Koczian: Viereinhalb Millionen Arbeitslose. Wie viele sind der aktuellen Wirtschaftsschwäche geschuldet, welche Zahl ist wiederum im engeren Sinne strukturell bedingt? Die Frage richtet sich also auch danach, ob Vollbeschäftigung unter modernen Bedingungen überhaupt noch eine realistische Option ist?

    Knappe: Die Arbeitslosigkeit wird ja von allen möglichen Ursachen beeinflusst. Im Augenblick haben wir eine Konjunkturschwäche, die im Wesentlichen von außen kommt. Da können wir auch relativ wenig gegen machen, und ich vermute mal, dass etwa 400.000 Arbeitslose darauf zurück gehen. In diesem Konjunkturszenario ist natürlich die Tatsache, dass wir das internationale Schlusslicht sind, natürlich wieder hausgemacht, und ein Teil dieser 400.000 ist dann auch wieder unsere eigene Schuld. Aber gemessen an den 4,5 Millionen ist natürlich die Frage, ist der Konjunktur 300.000 oder 400.000 Arbeitslose zuzurechnen, überhaupt nicht das Problem, sondern das Problem besteht darin, dass wir irgendwann wieder mal Vollbeschäftigung kriegen müssen, und die Richtung, wie wir dahin kommen sollen, ist derzeit überhaupt nicht in Sicht.

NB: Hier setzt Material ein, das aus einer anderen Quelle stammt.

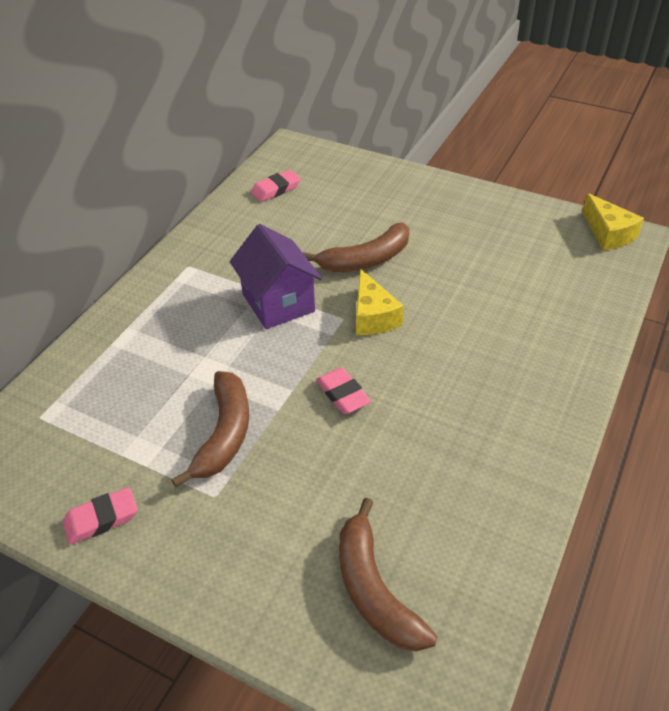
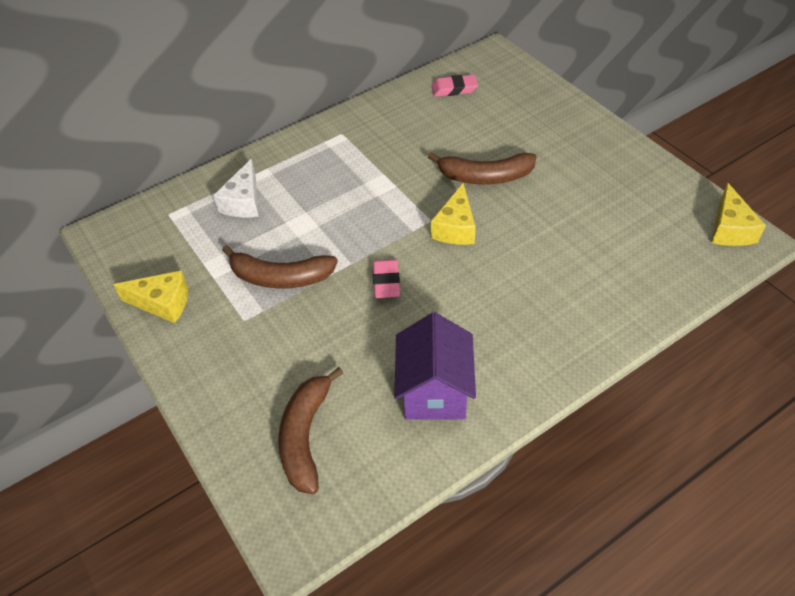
camera: 30 degrees right, 5 degrees up
pink eraser [63,487,138,545] -> yellow cheese [113,270,188,323]
brown banana [172,371,249,487] -> brown banana turned 60 degrees clockwise [222,245,338,289]
purple house [230,224,322,329] -> purple house moved to [395,312,476,420]
none -> white cheese [213,159,259,217]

    Koczian: Geld und Fiskalpolitik verlieren ihren Gestaltungsspielraum. Der Satz stammt von Ihnen. Was aber könnte an deren Stelle treten?

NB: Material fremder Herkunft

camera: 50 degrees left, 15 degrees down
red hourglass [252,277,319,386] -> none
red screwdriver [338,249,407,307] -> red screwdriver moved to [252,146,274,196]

    Knappe: Ja, es gibt drei große Stellschrauben, wenn sich der Arbeitsmarkt positiv entwickeln will: Das ist die Geldpolitik, die von der Europäischen Zentralbank gemacht wird, da haben wir gar keinen Einfluss drauf. Das ist die Fiskalpolitik, die sich mittlerweile total gefesselt hat, und dann bleibt lediglich noch drittens die Lohnkostenpolitik, also nicht vor allem die Lohnpolitik, sondern Löhne und Lohnnebenkosten. Das ist eigentlich der zentrale Motor, an dem wir drehen könnten, wenn wir wollten. Wir wollen aber nicht.

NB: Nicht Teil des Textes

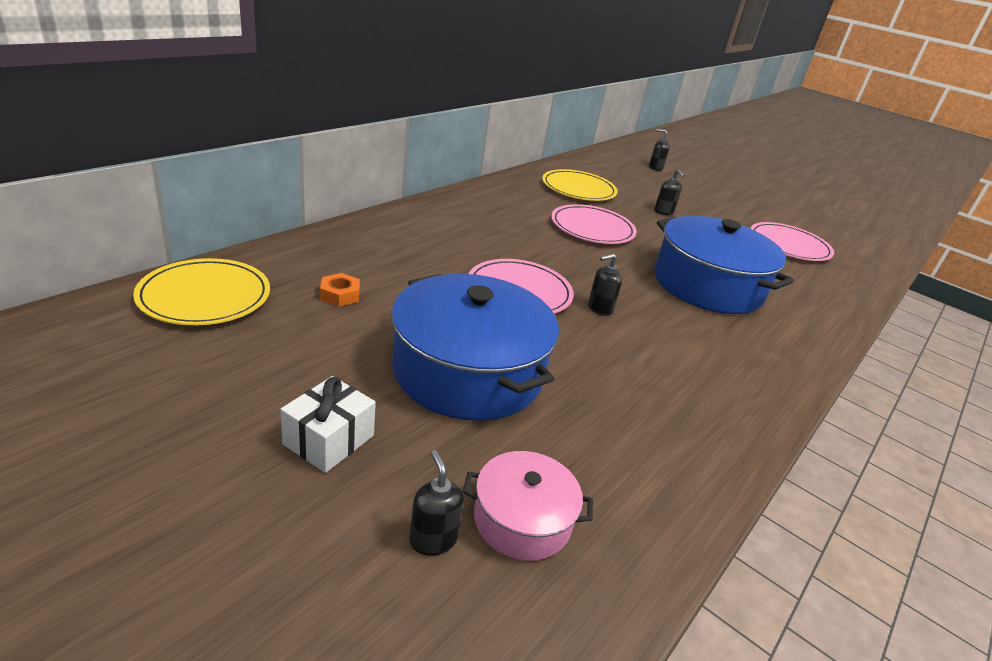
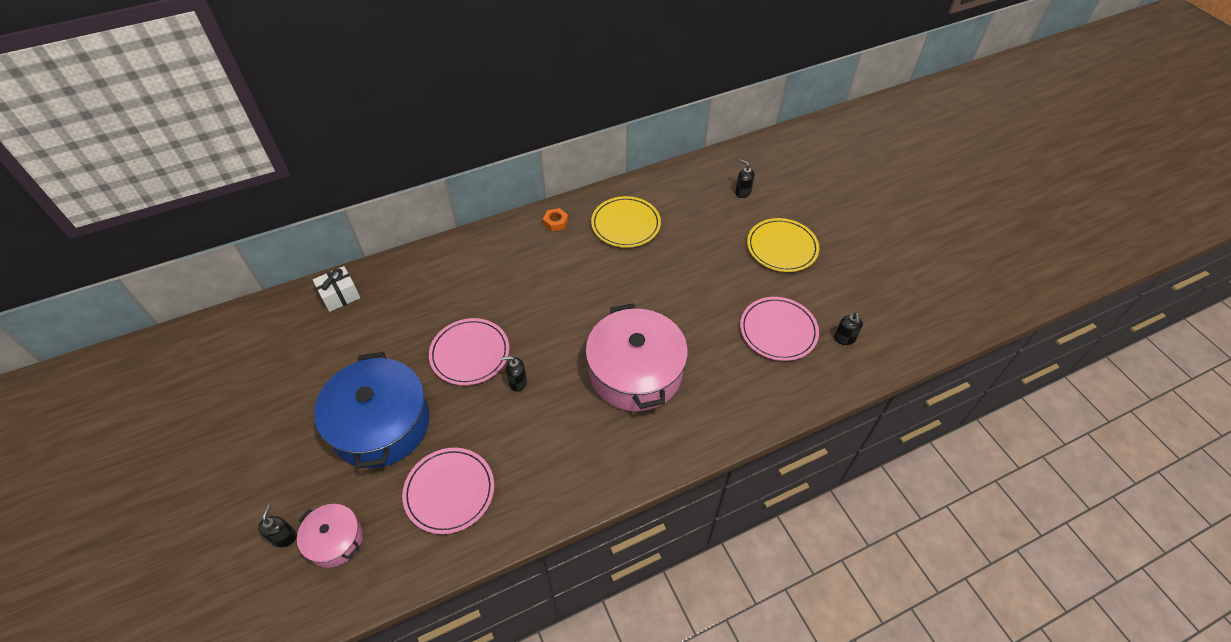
camera: 30 degrees right, 20 degrees up
yellow plate [133,258,270,326] -> yellow plate moved to [747,218,819,272]
white gift [280,376,376,473] -> white gift moved to [313,266,360,312]
orange nut [320,273,360,307] -> orange nut moved to [543,208,568,231]
pink plate [551,204,637,244] -> pink plate moved to [402,448,494,534]
black soap dispenser [654,169,685,215] -> black soap dispenser moved to [834,312,863,345]
blue pot [655,216,794,314] -> pink pot [585,303,688,411]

    Koczian: Rationalisieren wir uns selbst die Arbeit weg? An ICE- oder Straßenneubaustrecken sieht man ja tolle Maschinen, aber kaum noch Menschen, während noch in den 50er Jahren an Baustellen es von Menschen wimmelte.

    Knappe: Das ist zwar ein illustratives Bild, es erklärt aber eigentlich das Falsche. Selbstverständlich müssen die Firmen hochrationell arbeiten. Was wir brauchen, ist neben zehn hochrationell arbeitenden Firmen eine elfte, die die Arbeitslosen aufnimmt.

    Koczian: Beschäftigungsprogramme jenseits des Marktes, wie es jetzt für Langzeitarbeitslose, die älter als 25 sind, geplant sind, also 100.000 ABM-Stellen in strukturschwachen Gebieten des Ostens; machen solche Programme Sinn?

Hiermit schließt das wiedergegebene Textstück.